Activation of innate immunity is governed by a distinct set of sensors called pattern recognition receptors (PRRs) designed to recognize viruses and other pathogens. Rapid, sensitive and specific recognition of a pathogenic threat is key to successful immune defenses. However, chronic activation of innate immunity by unspecific self-recognition or prolonged signaling has to be avoided to prevent detrimental inflammation. Thus, PRR signaling has to be tightly controlled. This is achieved by complex molecular mechanisms to avoid self-recognition, detect features unique to pathogens, and control proper termination of signaling. Our recent data demonstrates that intracellular RNA sensors like RIG-I and MDA5 require priming by virus-induced cytoskeleton disturbance. This allows these PRRs to be activated by recognizing their respective ligands.

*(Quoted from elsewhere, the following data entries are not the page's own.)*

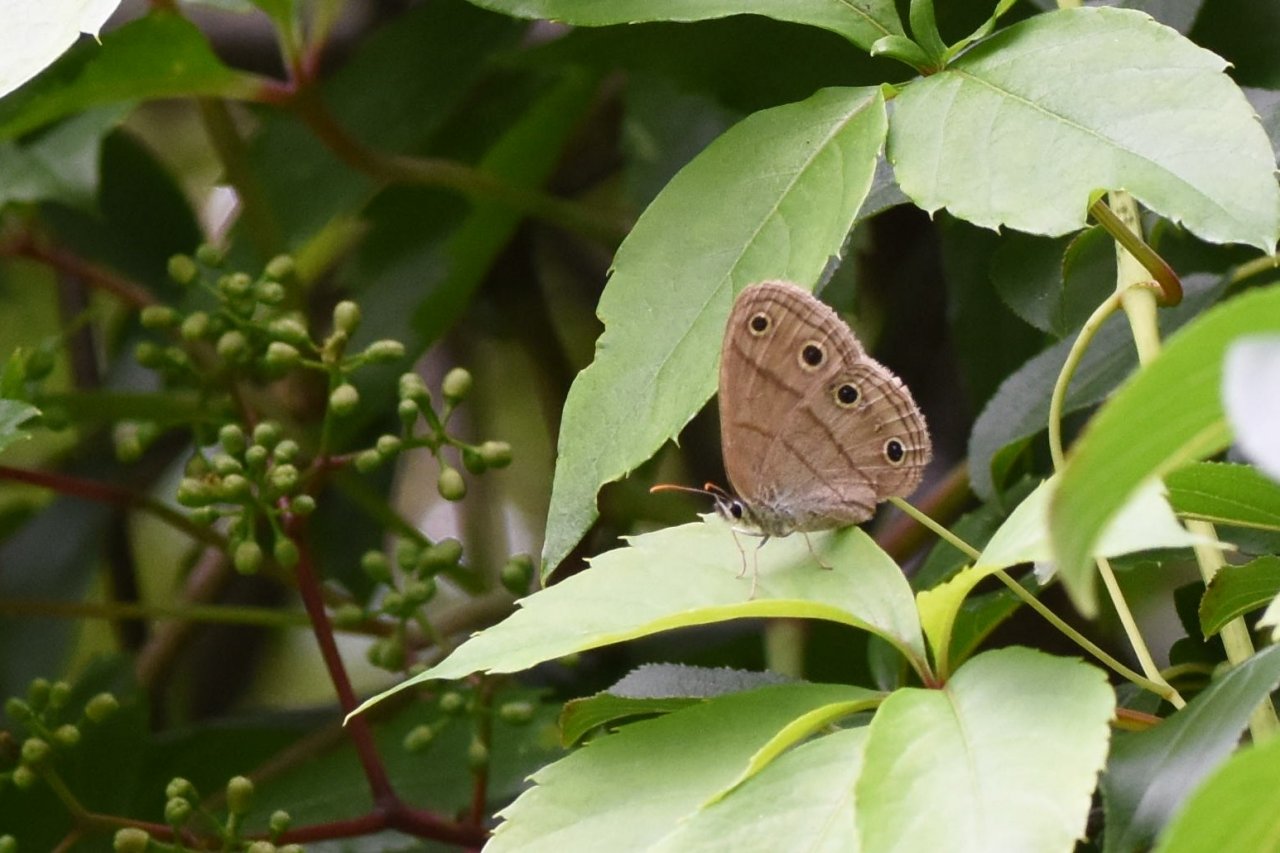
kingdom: Animalia
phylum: Arthropoda
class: Insecta
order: Lepidoptera
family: Nymphalidae
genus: Euptychia
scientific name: Euptychia cymela
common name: Little Wood Satyr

Furthermore, we show that the small cellular GTPase ARF1 is central to preventing self-recognition of mitochondrial DNA by the PRR cGAS, as well as for termination of cGAS-STING dependent signaling. These novel mechanisms further highlight the astonishing complexity and control of PRR signaling that allows to discriminate between the host and pathogen – to distinguish between friend and foe.